If you stage your show in the ballroom of the gilded and opulent Plaza Hotel, you’d better have the glamour to back it up. Enter Thakoon, the rising design star who has been helped in equal parts by first lady Michelle Obama and Vogue editor Anna Wintour. The highlight of his Sunday evening show was a puffy down coat reimagined into something that Marie Antoinette would have worn if snowboarding had been popular in 18th-century France. It was part of a trend that was seen across the runways all weekend: fashion combined with function, a combination that can be hard to come by during Fashion Week. Thakoon used plaid — another emerging trend for next winter — in everything from sleeveless wool dresses to elaborate jackets.
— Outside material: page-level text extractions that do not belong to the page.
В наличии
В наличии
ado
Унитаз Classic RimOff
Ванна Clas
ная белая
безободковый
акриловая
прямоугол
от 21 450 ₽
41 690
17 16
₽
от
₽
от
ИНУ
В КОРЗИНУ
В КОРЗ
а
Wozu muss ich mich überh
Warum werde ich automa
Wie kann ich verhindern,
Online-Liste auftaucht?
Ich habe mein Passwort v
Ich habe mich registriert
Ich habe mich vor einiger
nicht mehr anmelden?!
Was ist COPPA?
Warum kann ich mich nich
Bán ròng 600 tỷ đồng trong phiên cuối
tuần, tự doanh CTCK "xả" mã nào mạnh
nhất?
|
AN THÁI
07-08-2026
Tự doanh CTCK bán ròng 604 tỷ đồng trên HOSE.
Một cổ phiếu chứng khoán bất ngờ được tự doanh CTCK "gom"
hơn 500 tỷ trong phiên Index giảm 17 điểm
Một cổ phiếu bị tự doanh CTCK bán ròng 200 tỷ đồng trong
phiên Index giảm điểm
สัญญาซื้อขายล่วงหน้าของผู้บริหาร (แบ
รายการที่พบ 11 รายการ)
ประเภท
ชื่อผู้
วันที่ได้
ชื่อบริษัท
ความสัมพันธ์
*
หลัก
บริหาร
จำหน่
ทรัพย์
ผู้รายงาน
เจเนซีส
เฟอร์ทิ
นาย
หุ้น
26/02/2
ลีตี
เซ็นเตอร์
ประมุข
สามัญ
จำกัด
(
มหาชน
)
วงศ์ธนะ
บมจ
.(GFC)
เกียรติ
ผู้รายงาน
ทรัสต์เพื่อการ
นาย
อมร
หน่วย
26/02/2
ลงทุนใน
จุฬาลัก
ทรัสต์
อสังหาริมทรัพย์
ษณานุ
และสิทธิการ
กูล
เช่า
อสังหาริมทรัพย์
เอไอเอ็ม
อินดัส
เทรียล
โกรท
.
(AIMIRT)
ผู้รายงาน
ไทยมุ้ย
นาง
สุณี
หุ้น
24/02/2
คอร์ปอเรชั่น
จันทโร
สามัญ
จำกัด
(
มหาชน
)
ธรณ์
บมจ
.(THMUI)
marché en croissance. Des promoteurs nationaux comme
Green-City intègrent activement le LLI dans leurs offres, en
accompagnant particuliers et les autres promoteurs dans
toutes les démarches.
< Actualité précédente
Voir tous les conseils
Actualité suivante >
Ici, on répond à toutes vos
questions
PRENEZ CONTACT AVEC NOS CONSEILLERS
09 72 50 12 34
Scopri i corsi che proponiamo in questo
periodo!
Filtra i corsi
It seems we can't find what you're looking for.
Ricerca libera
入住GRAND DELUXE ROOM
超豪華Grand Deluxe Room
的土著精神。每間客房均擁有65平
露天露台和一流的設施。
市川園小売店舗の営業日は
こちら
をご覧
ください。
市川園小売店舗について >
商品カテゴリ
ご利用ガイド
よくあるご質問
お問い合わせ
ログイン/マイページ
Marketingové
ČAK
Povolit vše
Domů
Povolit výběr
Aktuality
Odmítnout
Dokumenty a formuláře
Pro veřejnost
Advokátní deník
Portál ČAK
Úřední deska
The designer also brought the look indoors, with chic cigarette pants and a classic little black taffeta dress with a plunging back. Not ideal for a chilly evening, except perhaps when paired with a ski jacket fit for a frothy French queen.
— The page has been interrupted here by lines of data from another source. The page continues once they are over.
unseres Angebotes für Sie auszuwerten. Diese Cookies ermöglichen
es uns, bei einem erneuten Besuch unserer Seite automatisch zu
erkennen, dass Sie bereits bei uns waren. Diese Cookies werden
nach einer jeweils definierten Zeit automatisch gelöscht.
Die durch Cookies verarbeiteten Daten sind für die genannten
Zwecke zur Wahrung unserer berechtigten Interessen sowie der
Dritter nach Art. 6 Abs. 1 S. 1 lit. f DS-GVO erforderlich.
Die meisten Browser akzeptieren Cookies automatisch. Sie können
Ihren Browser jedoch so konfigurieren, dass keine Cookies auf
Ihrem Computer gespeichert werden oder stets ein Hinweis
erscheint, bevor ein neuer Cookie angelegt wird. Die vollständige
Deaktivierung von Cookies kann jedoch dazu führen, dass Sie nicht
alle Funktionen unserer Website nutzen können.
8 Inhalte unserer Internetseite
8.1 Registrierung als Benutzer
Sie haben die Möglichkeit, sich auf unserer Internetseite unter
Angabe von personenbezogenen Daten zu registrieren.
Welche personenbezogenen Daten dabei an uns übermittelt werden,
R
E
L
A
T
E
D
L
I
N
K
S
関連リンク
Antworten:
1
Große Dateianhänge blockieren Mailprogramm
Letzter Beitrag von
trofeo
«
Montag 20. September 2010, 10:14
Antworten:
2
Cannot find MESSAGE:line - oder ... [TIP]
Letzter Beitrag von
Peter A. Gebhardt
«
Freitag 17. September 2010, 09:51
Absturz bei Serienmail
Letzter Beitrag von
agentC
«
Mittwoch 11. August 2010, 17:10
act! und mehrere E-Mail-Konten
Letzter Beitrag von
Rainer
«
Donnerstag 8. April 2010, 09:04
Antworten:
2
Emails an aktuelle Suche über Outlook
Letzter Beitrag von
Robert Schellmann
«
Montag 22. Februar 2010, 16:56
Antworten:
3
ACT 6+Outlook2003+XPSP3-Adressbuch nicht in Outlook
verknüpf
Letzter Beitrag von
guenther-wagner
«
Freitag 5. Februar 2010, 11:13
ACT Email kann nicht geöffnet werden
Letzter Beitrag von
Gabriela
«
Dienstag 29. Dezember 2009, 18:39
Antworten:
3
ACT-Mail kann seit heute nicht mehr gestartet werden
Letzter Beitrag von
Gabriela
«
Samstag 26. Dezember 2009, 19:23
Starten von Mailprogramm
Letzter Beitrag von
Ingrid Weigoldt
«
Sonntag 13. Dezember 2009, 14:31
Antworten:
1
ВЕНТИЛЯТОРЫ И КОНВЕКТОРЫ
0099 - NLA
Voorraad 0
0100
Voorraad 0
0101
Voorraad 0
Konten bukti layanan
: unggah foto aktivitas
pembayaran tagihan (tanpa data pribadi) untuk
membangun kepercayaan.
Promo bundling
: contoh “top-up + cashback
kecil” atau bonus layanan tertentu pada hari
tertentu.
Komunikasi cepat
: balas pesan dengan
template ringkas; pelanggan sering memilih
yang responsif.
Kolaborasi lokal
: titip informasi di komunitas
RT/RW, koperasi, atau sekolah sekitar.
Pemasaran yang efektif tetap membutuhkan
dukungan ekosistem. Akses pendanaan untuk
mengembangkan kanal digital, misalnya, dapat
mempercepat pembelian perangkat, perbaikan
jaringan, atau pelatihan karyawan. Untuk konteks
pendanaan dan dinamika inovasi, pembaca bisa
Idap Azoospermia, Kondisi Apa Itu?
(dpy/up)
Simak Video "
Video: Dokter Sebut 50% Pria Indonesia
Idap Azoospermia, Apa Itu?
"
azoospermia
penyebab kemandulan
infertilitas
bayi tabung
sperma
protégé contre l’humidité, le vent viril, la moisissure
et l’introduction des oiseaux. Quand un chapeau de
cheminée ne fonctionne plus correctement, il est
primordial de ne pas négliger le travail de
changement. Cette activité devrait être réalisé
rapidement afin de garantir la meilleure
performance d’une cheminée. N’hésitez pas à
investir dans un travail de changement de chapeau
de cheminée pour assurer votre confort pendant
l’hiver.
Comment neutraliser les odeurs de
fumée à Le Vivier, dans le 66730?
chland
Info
Victoria Beckham, pregnant with her fourth child and juggling a small group of the country’s biggest fashion editors, demonstrated that she has not lost her sense of humor, despite the pressure of her duties. “I have a microphone, but you’re all safe, I’m not going to sing,’’ she said in the posh (pun intended) Upper East Side apartment where she showed her collection. Impeccably tailored dresses married the minimalism of the 1990s with Art Deco details — including sleek head wraps that put the emphasis squarely on the draped, wrapped, and pleated dresses in shades of vermilion, saffron, and sand. It was one of the most civilized shows of the week thus far, complete with tea service, a crackling fire, and a somber soundtrack that included Dionne Warwick’s theme from “The Valley of the Dolls.’’ The former Spice Girl also proudly sent her 100th dress down the runway, proving that her staying power as a designer far outweighs her supposed talent as a singer.
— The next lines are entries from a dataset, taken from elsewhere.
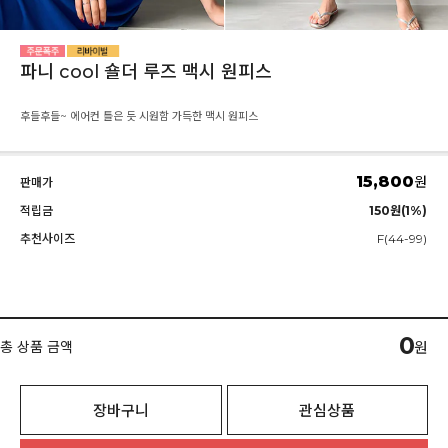
파니 cool 숄더 루즈 맥시 원피스
후들후들~ 에어컨 틀은 듯 시원함 가득한 맥시 원피스
15,800
원
판매가
적립금
150원(1%)
추천사이즈
F(44-99)
0
총 상품 금액
원
장바구니
관심상품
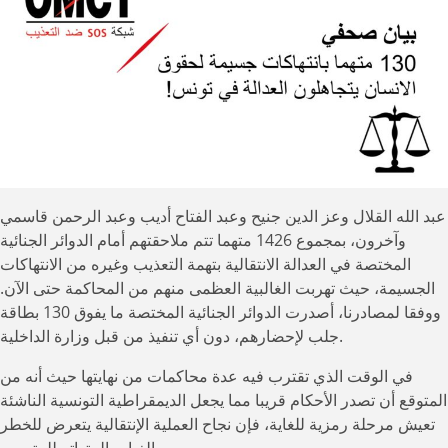
متهما
بانتهاكات
جسيمة
لحقوق
الانسان
يتجاهلون
العدالة
في
تونس!
عبد الله القلال وعز الدين جنيح وعبد الفتاح أديب وعبد الرحمن قاسمي
وآخرون، بمجموع 1426 متهما تتم ملاحقتهم أمام الدوائر الجنائية
المختصة في العدالة الانتقالية بتهمة التعذيب وغيره من الانتهاكات
الجسيمة، حيث تهربت الغالبية العظمى منهم من المحاكمة حتى الآن.
ووفقا لمصادرنا، أصدرت الدوائر الجنائية المختصة ما يفوق 130 بطاقة
جلب لإحضارهم، دون أي تنفيذ من قبل وزارة الداخلية.
في الوقت الذي تقترب فيه عدة محاكمات من نهايتها حيث أنه من
المتوقع أن تصدر الأحكام قريبا مما يجعل الديمقراطية التونسية الناشئة
تعيش مرحلة رمزية للغاية، فإن نجاح العملية الإنتقالية يتعرض للخطر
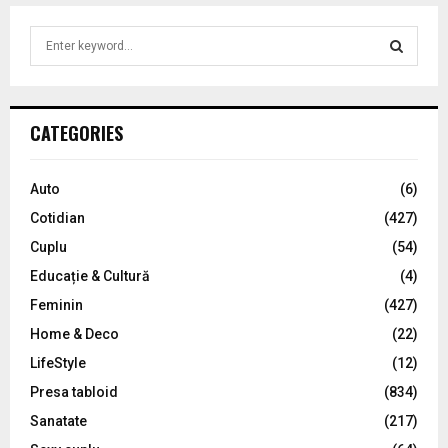
S
e
a
S
r
c
E
CATEGORIES
h
f
A
o
Auto
(6)
r
R
Cotidian
(427)
:
C
Cuplu
(54)
Educație & Cultură
(4)
H
Feminin
(427)
Home & Deco
(22)
LifeStyle
(12)
Presa tabloid
(834)
Sanatate
(217)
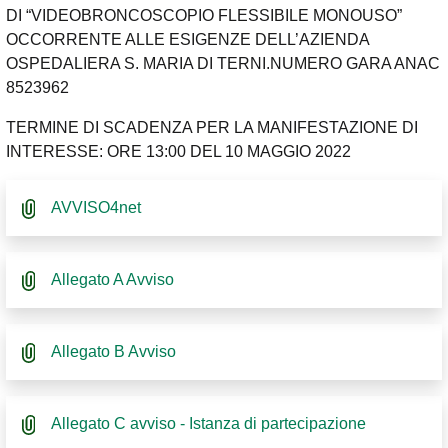
DI “VIDEOBRONCOSCOPIO FLESSIBILE MONOUSO”
OCCORRENTE ALLE ESIGENZE DELL’AZIENDA
OSPEDALIERA S. MARIA DI TERNI.NUMERO GARA ANAC
8523962
TERMINE DI SCADENZA PER LA MANIFESTAZIONE DI
INTERESSE: ORE 13:00 DEL 10 MAGGIO 2022
AVVISO4net
Allegato A Avviso
Allegato B Avviso
Allegato C avviso - Istanza di partecipazione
Not only did designer Diane von Furstenberg lure such disparate celebrities as Fergie and Barbara Walters to her Sunday afternoon show, she also mixed her classic prints with an understated western influence. Naturally, von Furstenberg’s version of the old West, titled the “American Legends’’ collection, was about exuberance rather than cowboys, but she did break out some wide-brim hats, a bit of fringe, and elegant gaucho pants. Von Furstenberg isn’t one to lasso herself too tightly to a theme, so after moving off the prairie she revealed a series of lovely crepe dresses and finished with something no American legend should be without — a sparkling sequin chiffon wrap gown.


Fashion designers time-traveled back to the 1970s in their 2011 spring collections, and it seems that many of them are happy to stay there for the fall. The Tommy Hilfiger Fall/Winter 2011 women’s show was intended to “capture the nonchalant style of the 1970s rock star’s girlfriend,’’ but it seemed more accurately to capture Diane Keaton circa “Annie Hall.’’ With celebs such as Petra Nemcova, Rosario Dawson, Rose Byrne, and up-and-comer Bella Heathcote looking on, Hilfiger suited up his models in a parade of burgundy and blue. With men’s tailoring, wide-brim hats, leather, and ponchos galore, he may have missed the mark on the 1970s rock star girlfriend (next time he should ring up Pamela Des Barres for tips), but he did create a collection that managed to step beyond his country club comfort zone into a sophisticated new realm.


Derek Lam found his muse for his winter collection, and it appears to be frostbite. His Lincoln Center show was all about experiments in making wool chic, which meant beautiful pea coats and Shetland coats, plus another emerging trend this week, blanket and cape jackets. Lam finally brought his models in from the cold by dressing them in pieces that hinted at 1990s minimalism and grunge, both of which have been appearing with alarming regularity already.